Third, the absence of a genuine culture of democracy, one that recognises that democracy requires pluralism and pluralism requires disagreement. That such disagreement and divergence in views is healthy and is the basis for democratic debate about public policy. A culture of democracy that recognises that democracy is not about who is in majority but very much it is the protection of the minority from the tyranny of the majority. That was Madison's fundamental insight in his conception of the federal constitution at the birth of the American republic. After all, every single issue we take for granted today was once a minority position, even considered seditious in its day: from the limitations on the prerogatives of the monarch to the right of the people to elect their own government; from the equality of all citizens before the law to the rights of peoples to self-determination, and so on.

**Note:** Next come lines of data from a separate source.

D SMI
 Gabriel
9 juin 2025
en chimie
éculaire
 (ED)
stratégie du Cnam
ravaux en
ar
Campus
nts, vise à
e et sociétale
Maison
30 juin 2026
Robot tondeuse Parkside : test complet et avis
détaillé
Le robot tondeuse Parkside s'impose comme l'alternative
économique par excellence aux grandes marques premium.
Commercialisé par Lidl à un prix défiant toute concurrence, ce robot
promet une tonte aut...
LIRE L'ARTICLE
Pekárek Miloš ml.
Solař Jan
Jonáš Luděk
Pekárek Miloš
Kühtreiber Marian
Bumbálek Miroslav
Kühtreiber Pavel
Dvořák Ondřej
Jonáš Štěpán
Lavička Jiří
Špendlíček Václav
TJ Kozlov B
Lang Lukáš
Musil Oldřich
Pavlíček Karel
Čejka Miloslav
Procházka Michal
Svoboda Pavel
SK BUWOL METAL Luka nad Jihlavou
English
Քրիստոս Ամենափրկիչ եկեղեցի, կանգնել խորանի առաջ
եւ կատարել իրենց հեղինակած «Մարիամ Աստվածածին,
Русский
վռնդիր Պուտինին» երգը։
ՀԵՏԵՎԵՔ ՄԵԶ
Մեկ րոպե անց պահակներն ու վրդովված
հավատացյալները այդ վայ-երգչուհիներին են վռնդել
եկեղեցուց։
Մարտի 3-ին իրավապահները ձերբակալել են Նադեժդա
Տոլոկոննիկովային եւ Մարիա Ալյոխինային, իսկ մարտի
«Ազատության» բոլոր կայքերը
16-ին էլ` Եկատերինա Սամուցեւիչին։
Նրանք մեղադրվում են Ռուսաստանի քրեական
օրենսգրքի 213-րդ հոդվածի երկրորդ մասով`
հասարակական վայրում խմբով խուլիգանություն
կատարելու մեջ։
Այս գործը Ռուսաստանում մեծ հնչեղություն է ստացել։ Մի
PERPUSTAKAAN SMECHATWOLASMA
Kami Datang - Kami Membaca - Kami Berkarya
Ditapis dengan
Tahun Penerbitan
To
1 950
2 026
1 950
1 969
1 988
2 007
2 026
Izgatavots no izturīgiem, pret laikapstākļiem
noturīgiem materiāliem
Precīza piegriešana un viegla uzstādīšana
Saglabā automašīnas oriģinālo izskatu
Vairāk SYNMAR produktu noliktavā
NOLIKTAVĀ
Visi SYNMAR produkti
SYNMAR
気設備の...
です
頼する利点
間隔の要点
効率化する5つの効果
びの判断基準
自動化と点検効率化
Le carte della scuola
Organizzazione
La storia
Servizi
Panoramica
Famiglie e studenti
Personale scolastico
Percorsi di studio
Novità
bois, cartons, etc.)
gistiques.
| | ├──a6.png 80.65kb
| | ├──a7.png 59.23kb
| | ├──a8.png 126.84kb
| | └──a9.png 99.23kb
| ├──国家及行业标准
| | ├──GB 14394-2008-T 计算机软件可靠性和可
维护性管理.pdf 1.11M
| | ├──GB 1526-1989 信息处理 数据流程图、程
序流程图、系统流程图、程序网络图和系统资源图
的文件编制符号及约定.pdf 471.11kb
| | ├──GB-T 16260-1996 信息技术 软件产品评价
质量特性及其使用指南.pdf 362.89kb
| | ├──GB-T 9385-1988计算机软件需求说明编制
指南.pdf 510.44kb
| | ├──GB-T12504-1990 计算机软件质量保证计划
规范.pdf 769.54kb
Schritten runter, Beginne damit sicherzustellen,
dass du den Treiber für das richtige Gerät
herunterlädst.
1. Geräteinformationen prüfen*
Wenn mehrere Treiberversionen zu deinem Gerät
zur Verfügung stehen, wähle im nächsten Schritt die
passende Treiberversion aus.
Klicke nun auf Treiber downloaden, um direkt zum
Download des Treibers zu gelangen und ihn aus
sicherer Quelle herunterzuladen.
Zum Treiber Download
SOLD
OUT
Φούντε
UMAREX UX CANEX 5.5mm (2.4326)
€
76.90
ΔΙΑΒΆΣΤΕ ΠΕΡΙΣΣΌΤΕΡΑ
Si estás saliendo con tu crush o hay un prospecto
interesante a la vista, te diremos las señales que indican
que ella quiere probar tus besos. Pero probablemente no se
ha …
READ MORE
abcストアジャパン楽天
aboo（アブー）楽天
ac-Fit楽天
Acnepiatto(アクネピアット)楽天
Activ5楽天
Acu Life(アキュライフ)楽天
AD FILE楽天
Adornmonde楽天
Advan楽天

Egypt today is at a very serious juncture in its history. We will overcome the turbulence of these coming three years and hence fructify the latent potential of the six factors I mentioned, and move on to build a vibrant and effective democracy, or we will lapse into a return to authoritarianism. I tend to be an optimist. I believe that we shall overcome current obstacles, transcend the current highly charged emotions, and move on to a future full of promise. The Egyptian people have shown more than once, through their massive displays of people power in the streets, that they will not accept autocracy. We can bend the future to the pattern of our dreams.

The writer is director of the Bibliotheca Alexandrina.